> [TASK ITEM]
Skip any pictures. Repeat the data exactly, from its first line through the line that holds "INTRODUCTION", both included.

> [THE RECORDS]
==*==
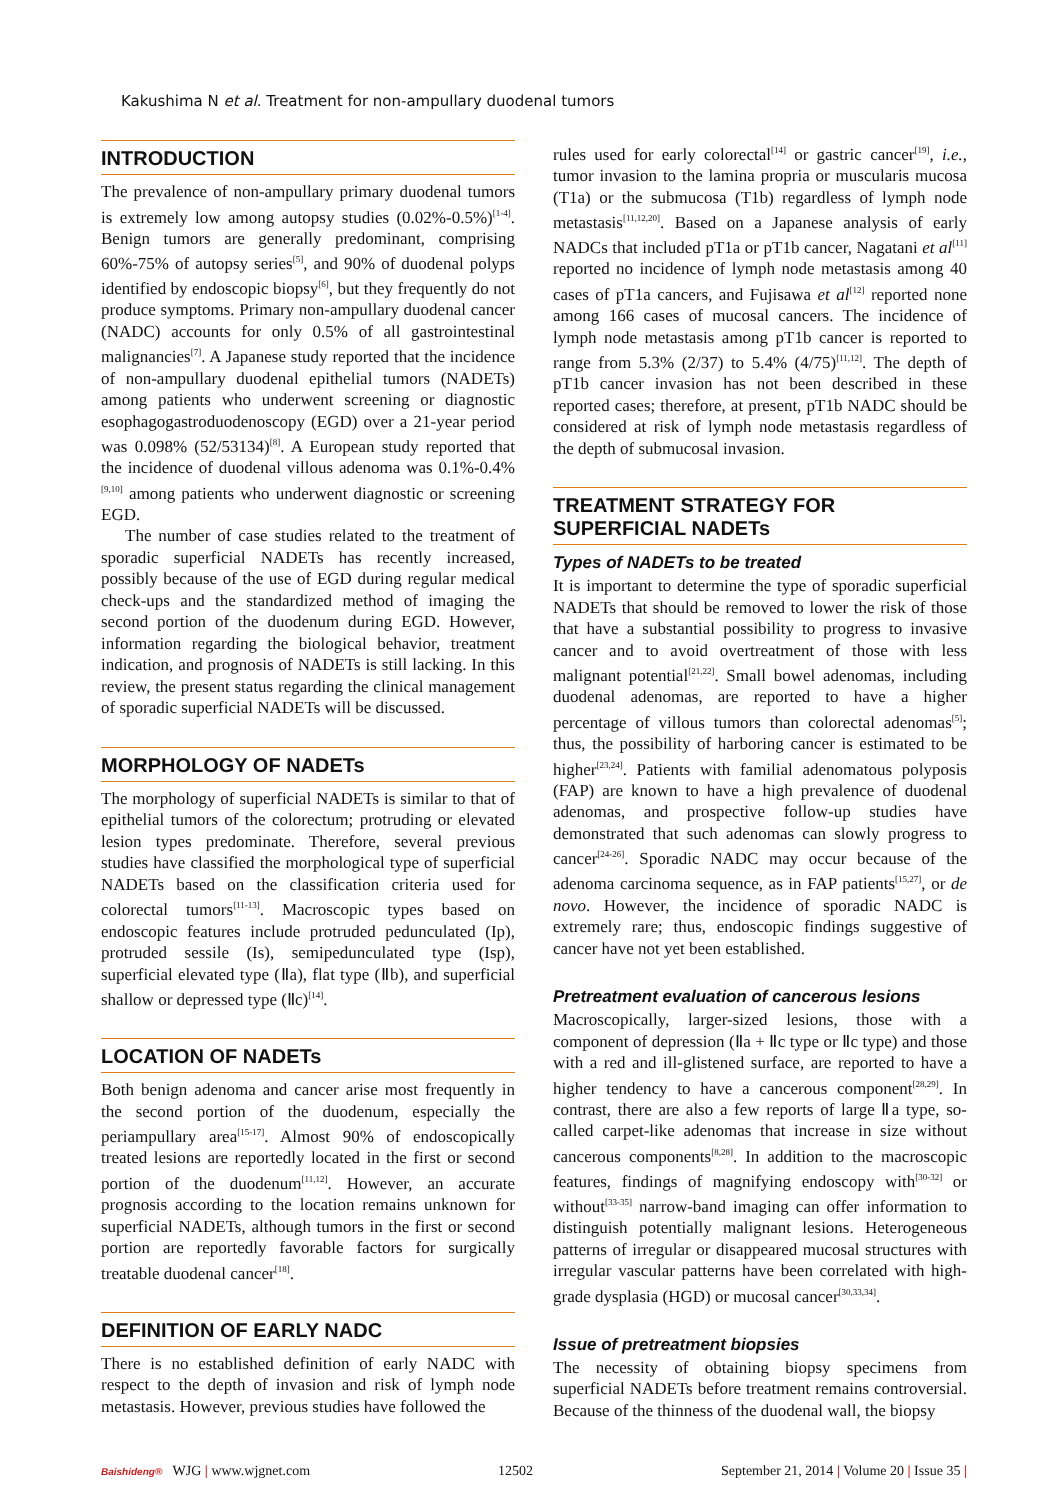Kakushima N et al. Treatment for non-ampullary duodenal tumors
INTRODUCTION
The prevalence of non-ampullary primary duodenal tumors is extremely low among autopsy studies (0.02%-0.5%)<sup>[1-4]</sup>. Benign tumors are generally predominant, comprising 60%-75% of autopsy series<sup>[5]</sup>, and 90% of duodenal polyps identified by endoscopic biopsy<sup>[6]</sup>, but they frequently do not produce symptoms. Primary non-ampullary duodenal cancer (NADC) accounts for only 0.5% of all gastrointestinal malignancies<sup>[7]</sup>. A Japanese study reported that the incidence of non-ampullary duodenal epithelial tumors (NADETs) among patients who underwent screening or diagnostic esophagogastroduodenoscopy (EGD) over a 21-year period was 0.098% (52/53134)<sup>[8]</sup>. A European study reported that the incidence of duodenal villous adenoma was 0.1%-0.4%<sup>[9,10]</sup> among patients who underwent diagnostic or screening EGD.
The number of case studies related to the treatment of sporadic superficial NADETs has recently increased, possibly because of the use of EGD during regular medical check-ups and the standardized method of imaging the second portion of the duodenum during EGD. However, information regarding the biological behavior, treatment indication, and prognosis of NADETs is still lacking. In this review, the present status regarding the clinical management of sporadic superficial NADETs will be discussed.
MORPHOLOGY OF NADETs
The morphology of superficial NADETs is similar to that of epithelial tumors of the colorectum; protruding or elevated lesion types predominate. Therefore, several previous studies have classified the morphological type of superficial NADETs based on the classification criteria used for colorectal tumors<sup>[11-13]</sup>. Macroscopic types based on endoscopic features include protruded pedunculated (Ip), protruded sessile (Is), semipedunculated type (Isp), superficial elevated type (Ⅱa), flat type (Ⅱb), and superficial shallow or depressed type (Ⅱc)<sup>[14]</sup>.
LOCATION OF NADETs
Both benign adenoma and cancer arise most frequently in the second portion of the duodenum, especially the periampullary area<sup>[15-17]</sup>. Almost 90% of endoscopically treated lesions are reportedly located in the first or second portion of the duodenum<sup>[11,12]</sup>. However, an accurate prognosis according to the location remains unknown for superficial NADETs, although tumors in the first or second portion are reportedly favorable factors for surgically treatable duodenal cancer<sup>[18]</sup>.
DEFINITION OF EARLY NADC
There is no established definition of early NADC with respect to the depth of invasion and risk of lymph node metastasis. However, previous studies have followed the
rules used for early colorectal<sup>[14]</sup> or gastric cancer<sup>[19]</sup>, i.e., tumor invasion to the lamina propria or muscularis mucosa (T1a) or the submucosa (T1b) regardless of lymph node metastasis<sup>[11,12,20]</sup>. Based on a Japanese analysis of early NADCs that included pT1a or pT1b cancer, Nagatani et al<sup>[11]</sup> reported no incidence of lymph node metastasis among 40 cases of pT1a cancers, and Fujisawa et al<sup>[12]</sup> reported none among 166 cases of mucosal cancers. The incidence of lymph node metastasis among pT1b cancer is reported to range from 5.3% (2/37) to 5.4% (4/75)<sup>[11,12]</sup>. The depth of pT1b cancer invasion has not been described in these reported cases; therefore, at present, pT1b NADC should be considered at risk of lymph node metastasis regardless of the depth of submucosal invasion.
TREATMENT STRATEGY FOR
SUPERFICIAL NADETs
Types of NADETs to be treated
It is important to determine the type of sporadic superficial NADETs that should be removed to lower the risk of those that have a substantial possibility to progress to invasive cancer and to avoid overtreatment of those with less malignant potential<sup>[21,22]</sup>. Small bowel adenomas, including duodenal adenomas, are reported to have a higher percentage of villous tumors than colorectal adenomas<sup>[5]</sup>; thus, the possibility of harboring cancer is estimated to be higher<sup>[23,24]</sup>. Patients with familial adenomatous polyposis (FAP) are known to have a high prevalence of duodenal adenomas, and prospective follow-up studies have demonstrated that such adenomas can slowly progress to cancer<sup>[24-26]</sup>. Sporadic NADC may occur because of the adenoma carcinoma sequence, as in FAP patients<sup>[15,27]</sup>, or de novo. However, the incidence of sporadic NADC is extremely rare; thus, endoscopic findings suggestive of cancer have not yet been established.
Pretreatment evaluation of cancerous lesions
Macroscopically, larger-sized lesions, those with a component of depression (Ⅱa + Ⅱc type or Ⅱc type) and those with a red and ill-glistened surface, are reported to have a higher tendency to have a cancerous component<sup>[28,29]</sup>. In contrast, there are also a few reports of large Ⅱa type, so-called carpet-like adenomas that increase in size without cancerous components<sup>[8,28]</sup>. In addition to the macroscopic features, findings of magnifying endoscopy with<sup>[30-32]</sup> or without<sup>[33-35]</sup> narrow-band imaging can offer information to distinguish potentially malignant lesions. Heterogeneous patterns of irregular or disappeared mucosal structures with irregular vascular patterns have been correlated with high-grade dysplasia (HGD) or mucosal cancer<sup>[30,33,34]</sup>.
Issue of pretreatment biopsies
The necessity of obtaining biopsy specimens from superficial NADETs before treatment remains controversial. Because of the thinness of the duodenal wall, the biopsy
Baishideng® WJG | www.wjgnet.com 12502 September 21, 2014 | Volume 20 | Issue 35 |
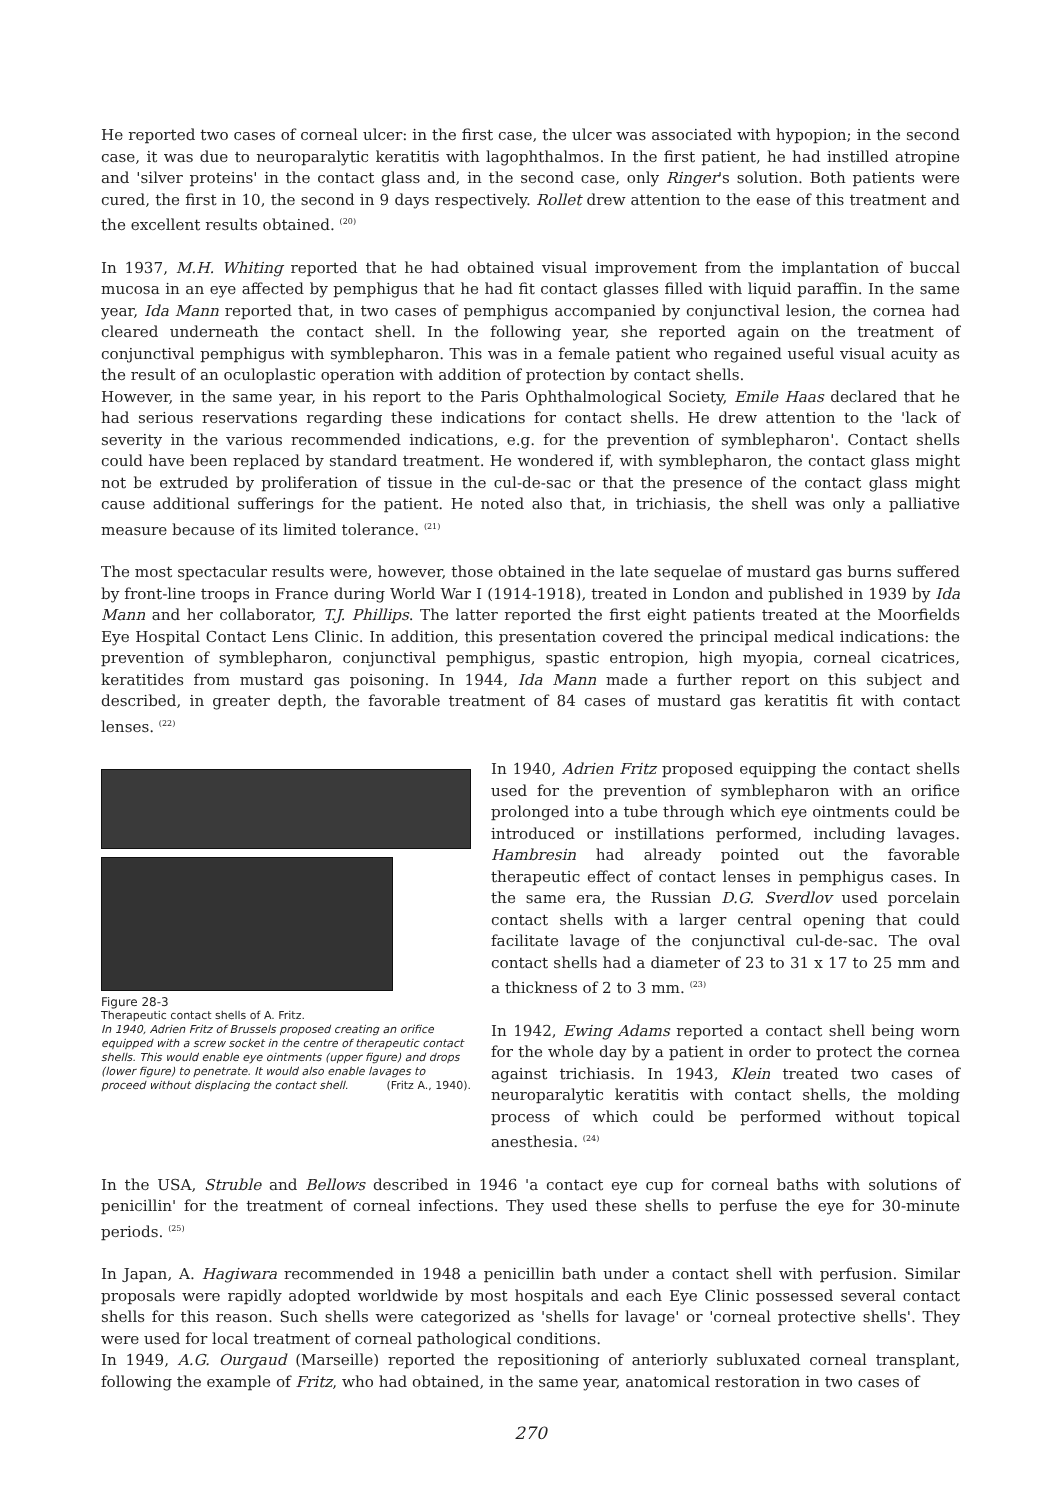He reported two cases of corneal ulcer: in the first case, the ulcer was associated with hypopion; in the second case, it was due to neuroparalytic keratitis with lagophthalmos. In the first patient, he had instilled atropine and 'silver proteins' in the contact glass and, in the second case, only Ringer's solution. Both patients were cured, the first in 10, the second in 9 days respectively. Rollet drew attention to the ease of this treatment and the excellent results obtained. <sup>(20)</sup>
In 1937, M.H. Whiting reported that he had obtained visual improvement from the implantation of buccal mucosa in an eye affected by pemphigus that he had fit contact glasses filled with liquid paraffin. In the same year, Ida Mann reported that, in two cases of pemphigus accompanied by conjunctival lesion, the cornea had cleared underneath the contact shell. In the following year, she reported again on the treatment of conjunctival pemphigus with symblepharon. This was in a female patient who regained useful visual acuity as the result of an oculoplastic operation with addition of protection by contact shells.
However, in the same year, in his report to the Paris Ophthalmological Society, Emile Haas declared that he had serious reservations regarding these indications for contact shells. He drew attention to the 'lack of severity in the various recommended indications, e.g. for the prevention of symblepharon'. Contact shells could have been replaced by standard treatment. He wondered if, with symblepharon, the contact glass might not be extruded by proliferation of tissue in the cul-de-sac or that the presence of the contact glass might cause additional sufferings for the patient. He noted also that, in trichiasis, the shell was only a palliative measure because of its limited tolerance. <sup>(21)</sup>
The most spectacular results were, however, those obtained in the late sequelae of mustard gas burns suffered by front-line troops in France during World War I (1914-1918), treated in London and published in 1939 by Ida Mann and her collaborator, T.J. Phillips. The latter reported the first eight patients treated at the Moorfields Eye Hospital Contact Lens Clinic. In addition, this presentation covered the principal medical indications: the prevention of symblepharon, conjunctival pemphigus, spastic entropion, high myopia, corneal cicatrices, keratitides from mustard gas poisoning. In 1944, Ida Mann made a further report on this subject and described, in greater depth, the favorable treatment of 84 cases of mustard gas keratitis fit with contact lenses. <sup>(22)</sup>
Figure 28-3
Therapeutic contact shells of A. Fritz.
In 1940, Adrien Fritz of Brussels proposed creating an orifice equipped with a screw socket in the centre of therapeutic contact shells. This would enable eye ointments (upper figure) and drops (lower figure) to penetrate. It would also enable lavages to proceed without displacing the contact shell. (Fritz A., 1940).
In 1940, Adrien Fritz proposed equipping the contact shells used for the prevention of symblepharon with an orifice prolonged into a tube through which eye ointments could be introduced or instillations performed, including lavages. Hambresin had already pointed out the favorable therapeutic effect of contact lenses in pemphigus cases. In the same era, the Russian D.G. Sverdlov used porcelain contact shells with a larger central opening that could facilitate lavage of the conjunctival cul-de-sac. The oval contact shells had a diameter of 23 to 31 x 17 to 25 mm and a thickness of 2 to 3 mm. <sup>(23)</sup>
In 1942, Ewing Adams reported a contact shell being worn for the whole day by a patient in order to protect the cornea against trichiasis. In 1943, Klein treated two cases of neuroparalytic keratitis with contact shells, the molding process of which could be performed without topical anesthesia. <sup>(24)</sup>
In the USA, Struble and Bellows described in 1946 'a contact eye cup for corneal baths with solutions of penicillin' for the treatment of corneal infections. They used these shells to perfuse the eye for 30-minute periods. <sup>(25)</sup>
In Japan, A. Hagiwara recommended in 1948 a penicillin bath under a contact shell with perfusion. Similar proposals were rapidly adopted worldwide by most hospitals and each Eye Clinic possessed several contact shells for this reason. Such shells were categorized as 'shells for lavage' or 'corneal protective shells'. They were used for local treatment of corneal pathological conditions.
In 1949, A.G. Ourgaud (Marseille) reported the repositioning of anteriorly subluxated corneal transplant, following the example of Fritz, who had obtained, in the same year, anatomical restoration in two cases of
270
==*==
> [SOLUTION]
Kakushima N et al. Treatment for non-ampullary duodenal tumors
INTRODUCTION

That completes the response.